Walker speaking on a podium with a clicker in one hand
Martin Walker of the Center for Evidence-Based Management expects crypto industry lobbying efforts in Washington, DC to struggle to move forward [Courtesy of Martin Walker]

Hillary Allen, a professor at American University Washington College of Law, said FTX’s failure shows that banking regulations have done a good job of protecting traditional finance from crypto.

“There has been harm to crypto investors, but the harm hasn’t spread to others like it did in 2008,” Allen told Al Jazeera, referring to the global recession that followed the crisis. Collapse of Lehman Brothers.

Allen said that while the public would benefit from increased enforcement, governments should avoid building tailor-made regulatory regimes from scratch.

“If crypto products and services can’t comply with existing regulations, they shouldn’t exist,” she said.

While FTX was American-led and Bahamas-based, its implosion reverberated around the world, with some of the biggest fallout in Asia.

South Korea, Singapore, and Japan had the most users on FTX in that order, according to analysis by CoinGecko. After Binance, the largest crypto exchange, pulled out of Singapore last year, many crypto traders switched to FTX, which could explain the city-state’s high ranking on the list.

Singapore rolled out the welcome wagon for crypto companies after the US began cracking down on initial coin offerings, most of which were unregistered securities offerings, in 2017. Binance previously described the city-state as a “crypto haven”.

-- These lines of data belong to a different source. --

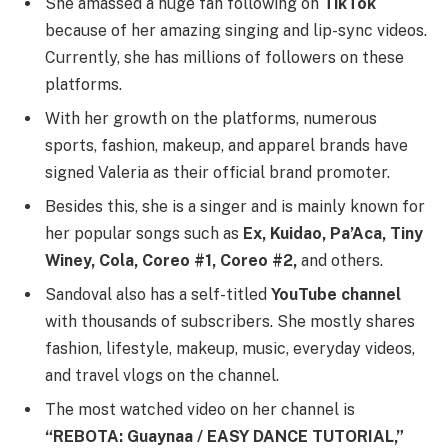
She amassed a huge fan following on
TikTok
because of her amazing singing and lip-sync videos.
Currently, she has millions of followers on these
platforms.
With her growth on the platforms, numerous
sports, fashion, makeup, and apparel brands have
signed Valeria as their official brand promoter.
Besides this, she is a singer and is mainly known for
her popular songs such as
Ex, Kuidao, Pa’Aca, Tiny
Winey, Cola, Coreo #1, Coreo #2,
and others.
Sandoval also has a self-titled
YouTube channel
with thousands of subscribers. She mostly shares
fashion, lifestyle, makeup, music, everyday videos,
and travel vlogs on the channel.
The most watched video on her channel is
“REBOTA: Guaynaa / EASY DANCE TUTORIAL,”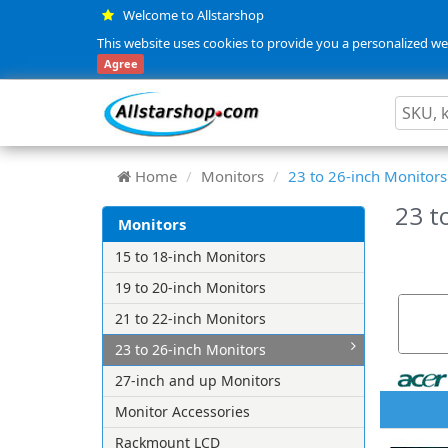
Welcome to Allstarshop
This website uses cookies to provide you a personalized web
Agree
Home
Monitors
23 to 26-inch Monitors
23 t
Monitors
15 to 18-inch Monitors
19 to 20-inch Monitors
21 to 22-inch Monitors
23 to 26-inch Monitors
27-inch and up Monitors
Monitor Accessories
Rackmount LCD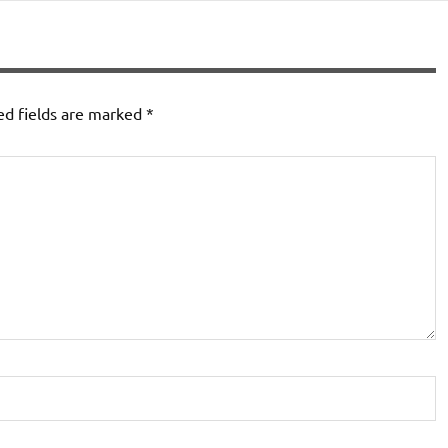
ed fields are marked
*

The Monetary Authority of Singapore (MAS), however, began cracking down on crypto after a string of high-profile failures in May, including the collapse of Singapore-based Terraform Labs, the company behind the stablecoin terraUSD.

The collapse of terraUSD, which was supposed to be pegged to the US dollar, and Terraform’s Anchor lending platform brought down several other companies, including Singapore-based crypto hedge fund Three Arrows Capital.

In October, MAS unveiled proposals for new regulatory measures aimed at reducing harm to users of cryptocurrency and stablecoins.

Ismail wearing glasses, with a short haircut, wearing a suit with a pink and white striped tie
Ethikom Consultancy Founder and CEO Nizam Ismail says Singapore’s moves to regulate cryptocurrencies are a step in the right direction [Courtesy of Nizam Ismail]

Nizam Ismail, the founder of Singapore-based Ethikom Consultancy, said the moves are a step in the right direction, but gaps remain.

“Some pretty basic issues like segregation of client assets and proper disclosures need to be put in place immediately,” Ismail told Al Jazeera.

As for the future of crypto, industry watchers don’t see it completely disappearing.

Some in the space continue to be optimistic about the sector’s potential, even as they express outrage and disappointment at the effect Bankman-Fried has had on its image.

“It’s growing pains. Money can be made again,” Jesse Power, the founder of US crypto exchange Kraken, summed up in a lengthy Twitter thread earlier this month.

But Diehl, the anti-crypto activist, said he expects the public to be less patient with regulators who allow safe havens for crypto companies with questionable business practices.

He added that eventually, “the crypto industry will mostly be relegated to the dark corners of the financial system as it slowly slides into irrelevance.”